**SUPPLIED TEXT**
-- Opening Marker --

Mathematical programming was applied in five studies, employing a linear model to determine the most optimal tray configuration^{12,39,48,59,62}. In one of these studies, surgeries were observed to determine the usage rate of each instrument, and this data was integrated into a linear programming model to reduce the number of instruments in the tray¹². In two studies, observations and staff reviews were used as data inputs for the linear model^48,62. Toor et al. also included a consensus group to validate the model results before eliminating instruments from clinical practice³⁹. A study by Belhouari et al. combined three methods: mathematical modelling based on usage rate observations, staff reviews and a mathematical model incorporating procedure observations in association with cost-inflection point analysis⁵⁹.

-- Closing Marker --

**REQUIRED ACTIONS**
(A) Reproduce from the passage on surgical tray optimization the stretch that begins with the words containing "Mathematical programming was" and ends with "cost-inflection point analysis⁵⁹.".
(B) According to the passage on surgical tray optimization, what did Toor et al. include to validate the model results before eliminating instruments from clinical practice?

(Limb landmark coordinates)
-- Opening Marker --

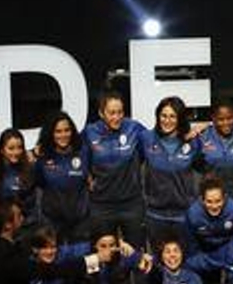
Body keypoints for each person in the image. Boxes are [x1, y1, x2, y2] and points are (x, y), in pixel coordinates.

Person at [83, 92, 150, 249]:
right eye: (112, 113)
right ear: (101, 113)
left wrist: (187, 133)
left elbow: (157, 140)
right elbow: (73, 153)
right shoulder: (89, 132)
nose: (117, 117)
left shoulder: (134, 128)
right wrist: (87, 177)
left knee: (136, 253)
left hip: (131, 204)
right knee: (106, 256)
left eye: (120, 112)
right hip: (101, 206)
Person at [141, 96, 202, 247]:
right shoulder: (146, 138)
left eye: (172, 116)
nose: (167, 121)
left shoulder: (193, 141)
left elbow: (207, 169)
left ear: (180, 118)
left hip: (184, 215)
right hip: (155, 215)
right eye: (164, 116)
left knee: (185, 260)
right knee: (158, 262)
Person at [35, 111, 90, 245]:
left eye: (67, 130)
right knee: (55, 262)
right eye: (58, 131)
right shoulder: (42, 156)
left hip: (80, 222)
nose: (63, 135)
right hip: (52, 222)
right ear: (51, 133)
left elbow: (92, 176)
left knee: (80, 260)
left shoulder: (83, 152)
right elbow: (39, 183)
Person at [195, 100, 233, 205]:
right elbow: (194, 167)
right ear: (213, 118)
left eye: (229, 118)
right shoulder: (203, 136)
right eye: (221, 119)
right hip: (212, 202)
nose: (226, 123)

-- Closing Marker --

**ANSWERS BELOW**
(A)
Mathematical programming was applied in five studies, employing a linear model to determine the most optimal tray configuration^{12,39,48,59,62}. In one of these studies, surgeries were observed to determine the usage rate of each instrument, and this data was integrated into a linear programming model to reduce the number of instruments in the tray¹². In two studies, observations and staff reviews were used as data inputs for the linear model^48,62. Toor et al. also included a consensus group to validate the model results before eliminating instruments from clinical practice³⁹. A study by Belhouari et al. combined three methods: mathematical modelling based on usage rate observations, staff reviews and a mathematical model incorporating procedure observations in association with cost-inflection point analysis⁵⁹.

(B) A consensus group.